»»

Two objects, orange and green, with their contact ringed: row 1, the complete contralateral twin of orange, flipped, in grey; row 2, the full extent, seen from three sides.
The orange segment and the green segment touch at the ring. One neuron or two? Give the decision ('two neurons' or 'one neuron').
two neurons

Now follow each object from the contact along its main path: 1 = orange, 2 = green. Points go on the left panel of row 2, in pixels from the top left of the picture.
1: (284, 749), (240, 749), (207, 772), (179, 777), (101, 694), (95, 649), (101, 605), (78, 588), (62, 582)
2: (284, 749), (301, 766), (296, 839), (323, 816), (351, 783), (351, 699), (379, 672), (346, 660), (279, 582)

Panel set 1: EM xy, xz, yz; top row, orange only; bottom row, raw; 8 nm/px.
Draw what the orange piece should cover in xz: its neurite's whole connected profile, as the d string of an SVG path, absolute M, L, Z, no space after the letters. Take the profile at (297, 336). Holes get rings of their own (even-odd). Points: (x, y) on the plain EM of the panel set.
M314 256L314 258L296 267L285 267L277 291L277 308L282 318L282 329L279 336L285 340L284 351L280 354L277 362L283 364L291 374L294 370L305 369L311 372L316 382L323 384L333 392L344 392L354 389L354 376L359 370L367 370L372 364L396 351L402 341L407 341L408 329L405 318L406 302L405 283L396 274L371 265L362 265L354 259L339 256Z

««
»»

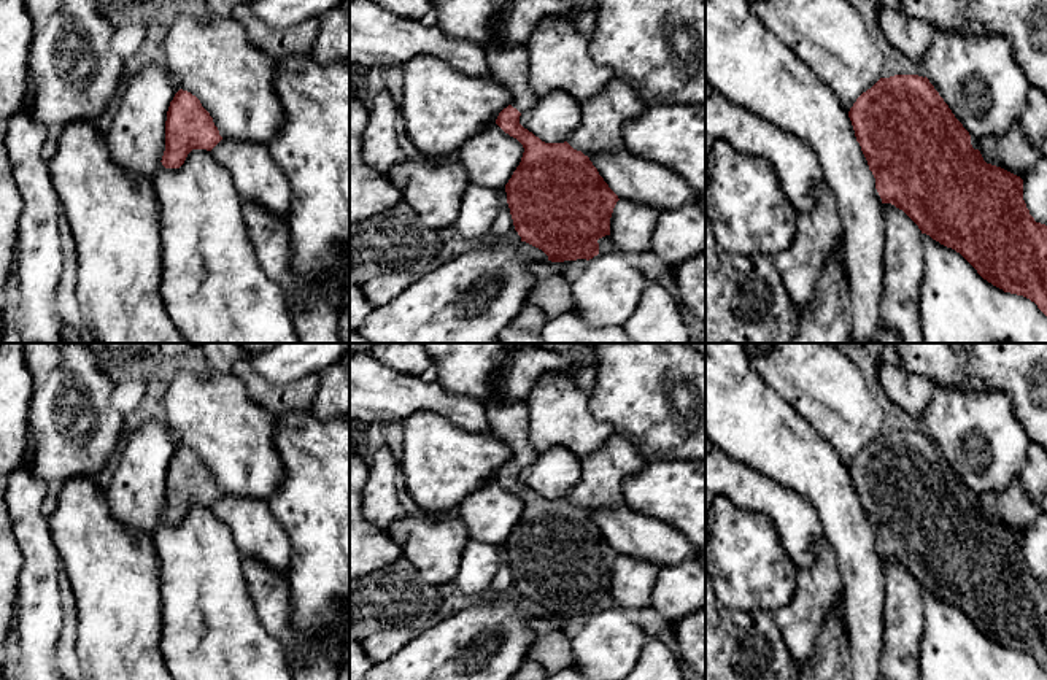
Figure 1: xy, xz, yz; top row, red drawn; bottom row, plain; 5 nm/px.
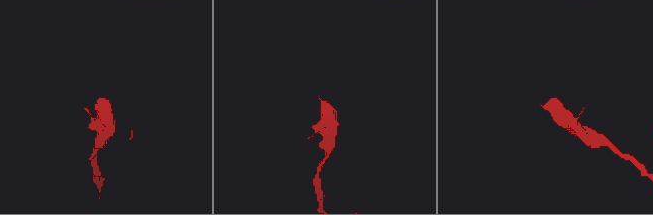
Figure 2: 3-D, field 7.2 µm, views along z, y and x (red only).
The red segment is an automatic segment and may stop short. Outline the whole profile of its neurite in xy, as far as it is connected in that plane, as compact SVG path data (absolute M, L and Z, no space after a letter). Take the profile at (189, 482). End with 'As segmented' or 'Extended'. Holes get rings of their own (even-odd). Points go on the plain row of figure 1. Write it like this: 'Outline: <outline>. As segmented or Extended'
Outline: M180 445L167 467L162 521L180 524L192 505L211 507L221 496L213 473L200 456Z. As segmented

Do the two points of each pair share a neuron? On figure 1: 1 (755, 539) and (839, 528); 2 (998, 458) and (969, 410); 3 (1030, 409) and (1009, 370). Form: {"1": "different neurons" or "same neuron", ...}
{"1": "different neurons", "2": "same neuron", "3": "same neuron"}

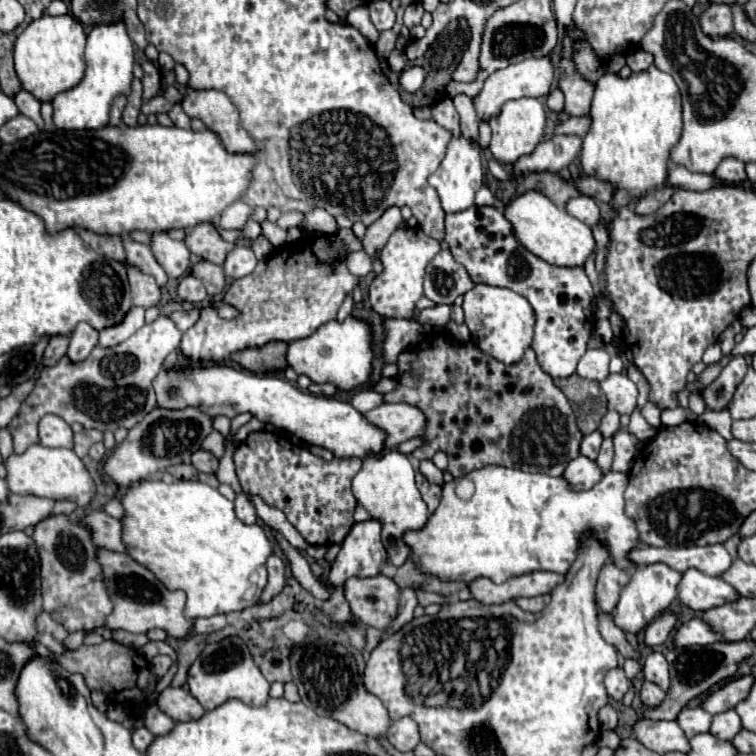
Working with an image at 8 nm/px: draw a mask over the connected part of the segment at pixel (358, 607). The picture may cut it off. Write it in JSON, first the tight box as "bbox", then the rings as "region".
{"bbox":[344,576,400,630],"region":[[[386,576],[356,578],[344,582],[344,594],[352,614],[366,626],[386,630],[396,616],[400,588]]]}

««

Exercise prompt ->
Copy out every line from the data above that has "bottom" in it.

Answer to the exercise ->
Panel set 1: EM xy, xz, yz; top row, orange only; bottom row, raw; 8 nm/px.
Figure 1: xy, xz, yz; top row, red drawn; bottom row, plain; 5 nm/px.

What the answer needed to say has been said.